━━━ ENTRIES SHOWN ━━━

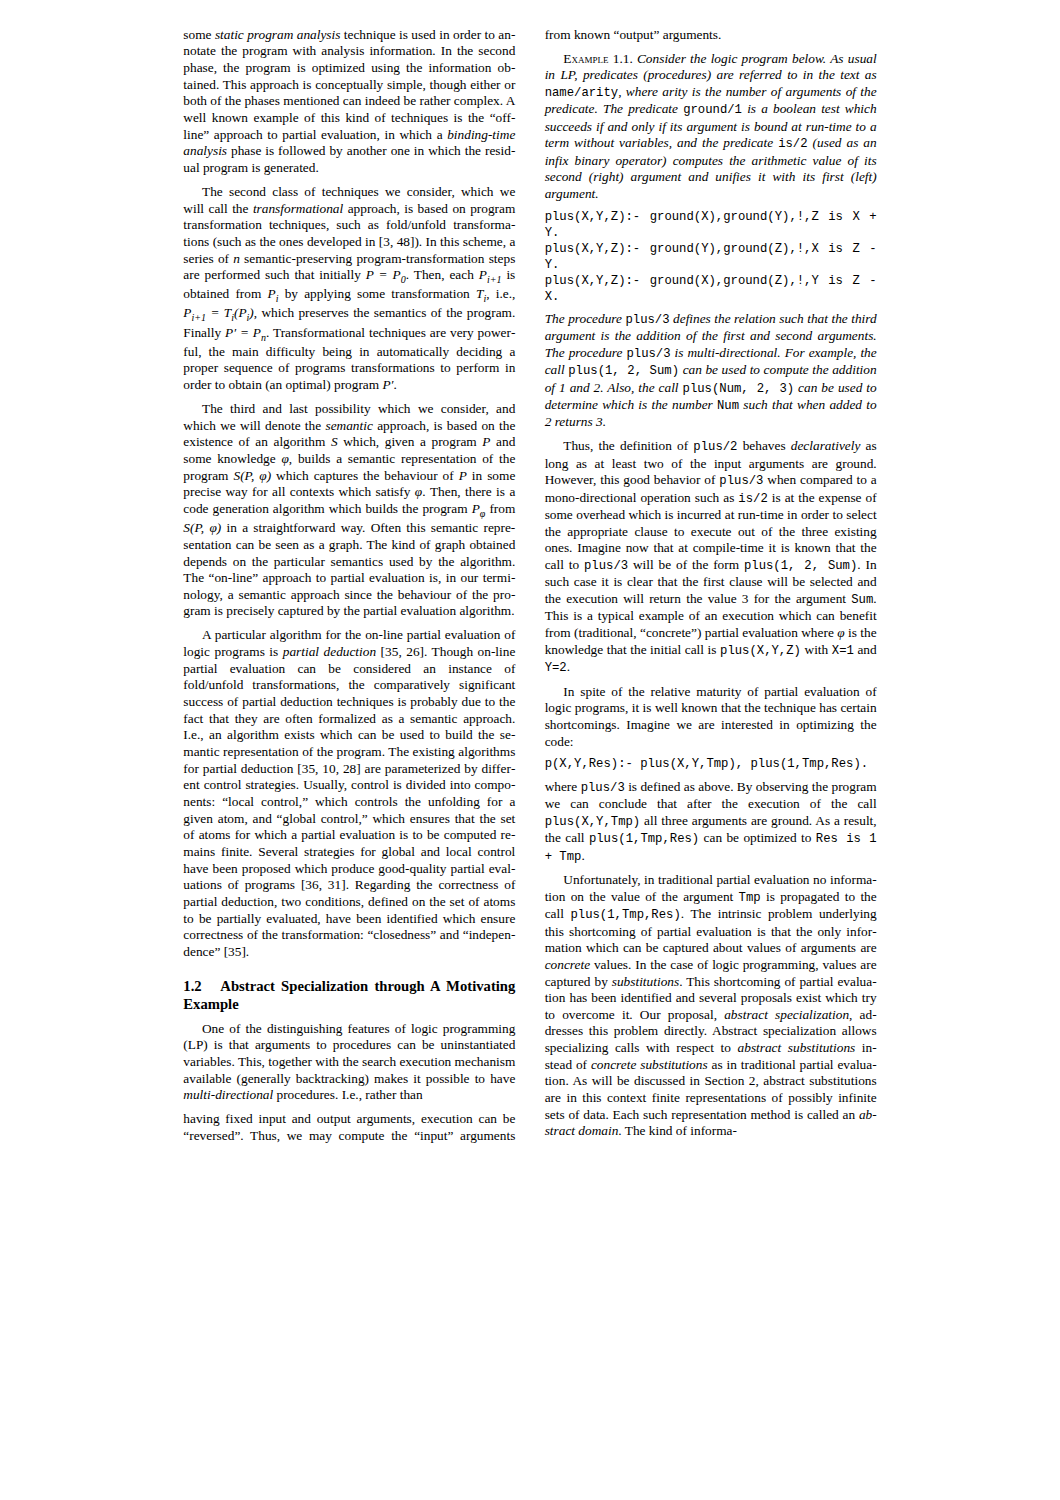some static program analysis technique is used in order to annotate the program with analysis information. In the second phase, the program is optimized using the information obtained. This approach is conceptually simple, though either or both of the phases mentioned can indeed be rather complex. A well known example of this kind of techniques is the “off-line” approach to partial evaluation, in which a binding-time analysis phase is followed by another one in which the residual program is generated.
The second class of techniques we consider, which we will call the transformational approach, is based on program transformation techniques, such as fold/unfold transformations (such as the ones developed in [3, 48]). In this scheme, a series of n semantic-preserving program-transformation steps are performed such that initially P = P0. Then, each Pi+1 is obtained from Pi by applying some transformation Ti, i.e., Pi+1 = Ti(Pi), which preserves the semantics of the program. Finally P′ = Pn. Transformational techniques are very powerful, the main difficulty being in automatically deciding a proper sequence of programs transformations to perform in order to obtain (an optimal) program P′.
The third and last possibility which we consider, and which we will denote the semantic approach, is based on the existence of an algorithm S which, given a program P and some knowledge φ, builds a semantic representation of the program S(P, φ) which captures the behaviour of P in some precise way for all contexts which satisfy φ. Then, there is a code generation algorithm which builds the program Pφ from S(P, φ) in a straightforward way. Often this semantic representation can be seen as a graph. The kind of graph obtained depends on the particular semantics used by the algorithm. The “on-line” approach to partial evaluation is, in our terminology, a semantic approach since the behaviour of the program is precisely captured by the partial evaluation algorithm.
A particular algorithm for the on-line partial evaluation of logic programs is partial deduction [35, 26]. Though on-line partial evaluation can be considered an instance of fold/unfold transformations, the comparatively significant success of partial deduction techniques is probably due to the fact that they are often formalized as a semantic approach. I.e., an algorithm exists which can be used to build the semantic representation of the program. The existing algorithms for partial deduction [35, 10, 28] are parameterized by different control strategies. Usually, control is divided into components: “local control,” which controls the unfolding for a given atom, and “global control,” which ensures that the set of atoms for which a partial evaluation is to be computed remains finite. Several strategies for global and local control have been proposed which produce good-quality partial evaluations of programs [36, 31]. Regarding the correctness of partial deduction, two conditions, defined on the set of atoms to be partially evaluated, have been identified which ensure correctness of the transformation: “closedness” and “independence” [35].
1.2 Abstract Specialization through A Motivating Example
One of the distinguishing features of logic programming (LP) is that arguments to procedures can be uninstantiated variables. This, together with the search execution mechanism available (generally backtracking) makes it possible to have multi-directional procedures. I.e., rather than
having fixed input and output arguments, execution can be “reversed”. Thus, we may compute the “input” arguments from known “output” arguments.
Example 1.1. Consider the logic program below. As usual in LP, predicates (procedures) are referred to in the text as name/arity, where arity is the number of arguments of the predicate. The predicate ground/1 is a boolean test which succeeds if and only if its argument is bound at run-time to a term without variables, and the predicate is/2 (used as an infix binary operator) computes the arithmetic value of its second (right) argument and unifies it with its first (left) argument.
plus(X,Y,Z):- ground(X),ground(Y),!,Z is X + Y.
plus(X,Y,Z):- ground(Y),ground(Z),!,X is Z - Y.
plus(X,Y,Z):- ground(X),ground(Z),!,Y is Z - X.
The procedure plus/3 defines the relation such that the third argument is the addition of the first and second arguments. The procedure plus/3 is multi-directional. For example, the call plus(1, 2, Sum) can be used to compute the addition of 1 and 2. Also, the call plus(Num, 2, 3) can be used to determine which is the number Num such that when added to 2 returns 3.
Thus, the definition of plus/2 behaves declaratively as long as at least two of the input arguments are ground. However, this good behavior of plus/3 when compared to a mono-directional operation such as is/2 is at the expense of some overhead which is incurred at run-time in order to select the appropriate clause to execute out of the three existing ones. Imagine now that at compile-time it is known that the call to plus/3 will be of the form plus(1, 2, Sum). In such case it is clear that the first clause will be selected and the execution will return the value 3 for the argument Sum. This is a typical example of an execution which can benefit from (traditional, “concrete”) partial evaluation where φ is the knowledge that the initial call is plus(X,Y,Z) with X=1 and Y=2.
In spite of the relative maturity of partial evaluation of logic programs, it is well known that the technique has certain shortcomings. Imagine we are interested in optimizing the code:
p(X,Y,Res):- plus(X,Y,Tmp), plus(1,Tmp,Res).
where plus/3 is defined as above. By observing the program we can conclude that after the execution of the call plus(X,Y,Tmp) all three arguments are ground. As a result, the call plus(1,Tmp,Res) can be optimized to Res is 1 + Tmp.
Unfortunately, in traditional partial evaluation no information on the value of the argument Tmp is propagated to the call plus(1,Tmp,Res). The intrinsic problem underlying this shortcoming of partial evaluation is that the only information which can be captured about values of arguments are concrete values. In the case of logic programming, values are captured by substitutions. This shortcoming of partial evaluation has been identified and several proposals exist which try to overcome it. Our proposal, abstract specialization, addresses this problem directly. Abstract specialization allows specializing calls with respect to abstract substitutions instead of concrete substitutions as in traditional partial evaluation. As will be discussed in Section 2, abstract substitutions are in this context finite representations of possibly infinite sets of data. Each such representation method is called an abstract domain. The kind of informa-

━━━

Every entry belongs in the answer exactly as written, but no picture does.

some static program analysis technique is used in order to annotate the program with analysis information. In the second phase, the program is optimized using the information obtained. This approach is conceptually simple, though either or both of the phases mentioned can indeed be rather complex. A well known example of this kind of techniques is the “off-line” approach to partial evaluation, in which a binding-time analysis phase is followed by another one in which the residual program is generated.
The second class of techniques we consider, which we will call the transformational approach, is based on program transformation techniques, such as fold/unfold transformations (such as the ones developed in [3, 48]). In this scheme, a series of n semantic-preserving program-transformation steps are performed such that initially P = P0. Then, each Pi+1 is obtained from Pi by applying some transformation Ti, i.e., Pi+1 = Ti(Pi), which preserves the semantics of the program. Finally P′ = Pn. Transformational techniques are very powerful, the main difficulty being in automatically deciding a proper sequence of programs transformations to perform in order to obtain (an optimal) program P′.
The third and last possibility which we consider, and which we will denote the semantic approach, is based on the existence of an algorithm S which, given a program P and some knowledge φ, builds a semantic representation of the program S(P, φ) which captures the behaviour of P in some precise way for all contexts which satisfy φ. Then, there is a code generation algorithm which builds the program Pφ from S(P, φ) in a straightforward way. Often this semantic representation can be seen as a graph. The kind of graph obtained depends on the particular semantics used by the algorithm. The “on-line” approach to partial evaluation is, in our terminology, a semantic approach since the behaviour of the program is precisely captured by the partial evaluation algorithm.
A particular algorithm for the on-line partial evaluation of logic programs is partial deduction [35, 26]. Though on-line partial evaluation can be considered an instance of fold/unfold transformations, the comparatively significant success of partial deduction techniques is probably due to the fact that they are often formalized as a semantic approach. I.e., an algorithm exists which can be used to build the semantic representation of the program. The existing algorithms for partial deduction [35, 10, 28] are parameterized by different control strategies. Usually, control is divided into components: “local control,” which controls the unfolding for a given atom, and “global control,” which ensures that the set of atoms for which a partial evaluation is to be computed remains finite. Several strategies for global and local control have been proposed which produce good-quality partial evaluations of programs [36, 31]. Regarding the correctness of partial deduction, two conditions, defined on the set of atoms to be partially evaluated, have been identified which ensure correctness of the transformation: “closedness” and “independence” [35].
1.2 Abstract Specialization through A Motivating Example
One of the distinguishing features of logic programming (LP) is that arguments to procedures can be uninstantiated variables. This, together with the search execution mechanism available (generally backtracking) makes it possible to have multi-directional procedures. I.e., rather than
having fixed input and output arguments, execution can be “reversed”. Thus, we may compute the “input” arguments from known “output” arguments.
Example 1.1. Consider the logic program below. As usual in LP, predicates (procedures) are referred to in the text as name/arity, where arity is the number of arguments of the predicate. The predicate ground/1 is a boolean test which succeeds if and only if its argument is bound at run-time to a term without variables, and the predicate is/2 (used as an infix binary operator) computes the arithmetic value of its second (right) argument and unifies it with its first (left) argument.
plus(X,Y,Z):- ground(X),ground(Y),!,Z is X + Y.
plus(X,Y,Z):- ground(Y),ground(Z),!,X is Z - Y.
plus(X,Y,Z):- ground(X),ground(Z),!,Y is Z - X.
The procedure plus/3 defines the relation such that the third argument is the addition of the first and second arguments. The procedure plus/3 is multi-directional. For example, the call plus(1, 2, Sum) can be used to compute the addition of 1 and 2. Also, the call plus(Num, 2, 3) can be used to determine which is the number Num such that when added to 2 returns 3.
Thus, the definition of plus/2 behaves declaratively as long as at least two of the input arguments are ground. However, this good behavior of plus/3 when compared to a mono-directional operation such as is/2 is at the expense of some overhead which is incurred at run-time in order to select the appropriate clause to execute out of the three existing ones. Imagine now that at compile-time it is known that the call to plus/3 will be of the form plus(1, 2, Sum). In such case it is clear that the first clause will be selected and the execution will return the value 3 for the argument Sum. This is a typical example of an execution which can benefit from (traditional, “concrete”) partial evaluation where φ is the knowledge that the initial call is plus(X,Y,Z) with X=1 and Y=2.
In spite of the relative maturity of partial evaluation of logic programs, it is well known that the technique has certain shortcomings. Imagine we are interested in optimizing the code:
p(X,Y,Res):- plus(X,Y,Tmp), plus(1,Tmp,Res).
where plus/3 is defined as above. By observing the program we can conclude that after the execution of the call plus(X,Y,Tmp) all three arguments are ground. As a result, the call plus(1,Tmp,Res) can be optimized to Res is 1 + Tmp.
Unfortunately, in traditional partial evaluation no information on the value of the argument Tmp is propagated to the call plus(1,Tmp,Res). The intrinsic problem underlying this shortcoming of partial evaluation is that the only information which can be captured about values of arguments are concrete values. In the case of logic programming, values are captured by substitutions. This shortcoming of partial evaluation has been identified and several proposals exist which try to overcome it. Our proposal, abstract specialization, addresses this problem directly. Abstract specialization allows specializing calls with respect to abstract substitutions instead of concrete substitutions as in traditional partial evaluation. As will be discussed in Section 2, abstract substitutions are in this context finite representations of possibly infinite sets of data. Each such representation method is called an abstract domain. The kind of informa-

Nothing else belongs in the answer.